• [Work item]:
Where a picture occurs in the data, omit it, and copy all remaining data exactly.

%%

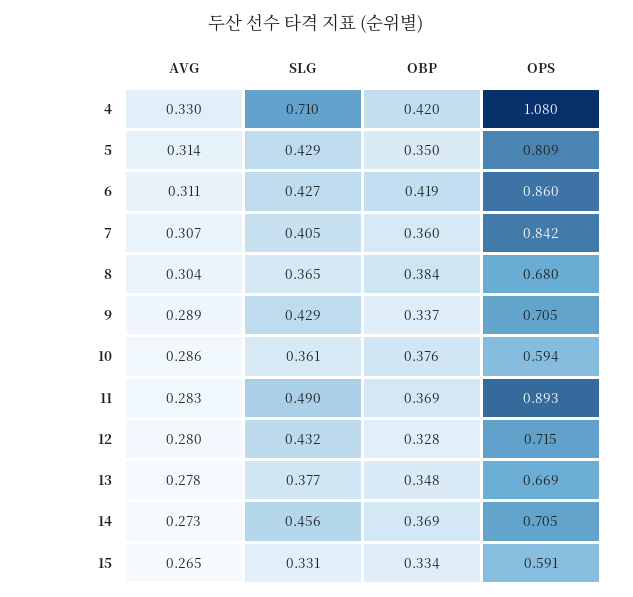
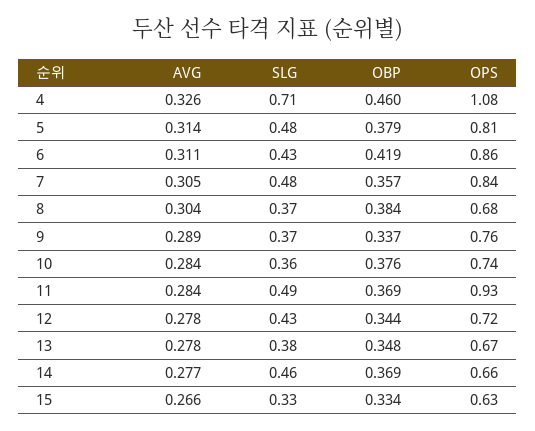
  {
    "AVG": {
-     "4": 0.33,
+     "4": 0.326,
      "5": 0.314,
      "6": 0.311,
-     "7": 0.307,
+     "7": 0.305,
      "8": 0.304,
      "9": 0.289,
-     "10": 0.286,
+     "10": 0.284,
-     "11": 0.283,
+     "11": 0.284,
-     "12": 0.28,
+     "12": 0.278,
      "13": 0.278,
-     "14": 0.273,
+     "14": 0.277,
-     "15": 0.265
+     "15": 0.266
    },
    "SLG": {
      "4": 0.71,
-     "5": 0.429,
+     "5": 0.48,
      "6": 0.427,
-     "7": 0.405,
+     "7": 0.48,
      "8": 0.365,
-     "9": 0.429,
+     "9": 0.37,
      "10": 0.361,
      "11": 0.49,
      "12": 0.432,
      "13": 0.377,
      "14": 0.456,
      "15": 0.331
    },
    "OBP": {
-     "4": 0.42,
+     "4": 0.46,
-     "5": 0.35,
+     "5": 0.379,
      "6": 0.419,
-     "7": 0.36,
+     "7": 0.357,
      "8": 0.384,
      "9": 0.337,
      "10": 0.376,
      "11": 0.369,
-     "12": 0.328,
+     "12": 0.344,
      "13": 0.348,
      "14": 0.369,
      "15": 0.334
    },
    "OPS": {
      "4": 1.08,
      "5": 0.809,
      "6": 0.86,
      "7": 0.842,
      "8": 0.68,
-     "9": 0.705,
+     "9": 0.76,
-     "10": 0.594,
+     "10": 0.74,
-     "11": 0.893,
+     "11": 0.93,
      "12": 0.715,
      "13": 0.669,
-     "14": 0.705,
+     "14": 0.66,
-     "15": 0.591
+     "15": 0.63
    }
  }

%%

• [Exercise result]:
  {
    "AVG": {
-     "4": 0.33,
+     "4": 0.326,
      "5": 0.314,
      "6": 0.311,
-     "7": 0.307,
+     "7": 0.305,
      "8": 0.304,
      "9": 0.289,
-     "10": 0.286,
+     "10": 0.284,
-     "11": 0.283,
+     "11": 0.284,
-     "12": 0.28,
+     "12": 0.278,
      "13": 0.278,
-     "14": 0.273,
+     "14": 0.277,
-     "15": 0.265
+     "15": 0.266
    },
    "SLG": {
      "4": 0.71,
-     "5": 0.429,
+     "5": 0.48,
      "6": 0.427,
-     "7": 0.405,
+     "7": 0.48,
      "8": 0.365,
-     "9": 0.429,
+     "9": 0.37,
      "10": 0.361,
      "11": 0.49,
      "12": 0.432,
      "13": 0.377,
      "14": 0.456,
      "15": 0.331
    },
    "OBP": {
-     "4": 0.42,
+     "4": 0.46,
-     "5": 0.35,
+     "5": 0.379,
      "6": 0.419,
-     "7": 0.36,
+     "7": 0.357,
      "8": 0.384,
      "9": 0.337,
      "10": 0.376,
      "11": 0.369,
-     "12": 0.328,
+     "12": 0.344,
      "13": 0.348,
      "14": 0.369,
      "15": 0.334
    },
    "OPS": {
      "4": 1.08,
      "5": 0.809,
      "6": 0.86,
      "7": 0.842,
      "8": 0.68,
-     "9": 0.705,
+     "9": 0.76,
-     "10": 0.594,
+     "10": 0.74,
-     "11": 0.893,
+     "11": 0.93,
      "12": 0.715,
      "13": 0.669,
-     "14": 0.705,
+     "14": 0.66,
-     "15": 0.591
+     "15": 0.63
    }
  }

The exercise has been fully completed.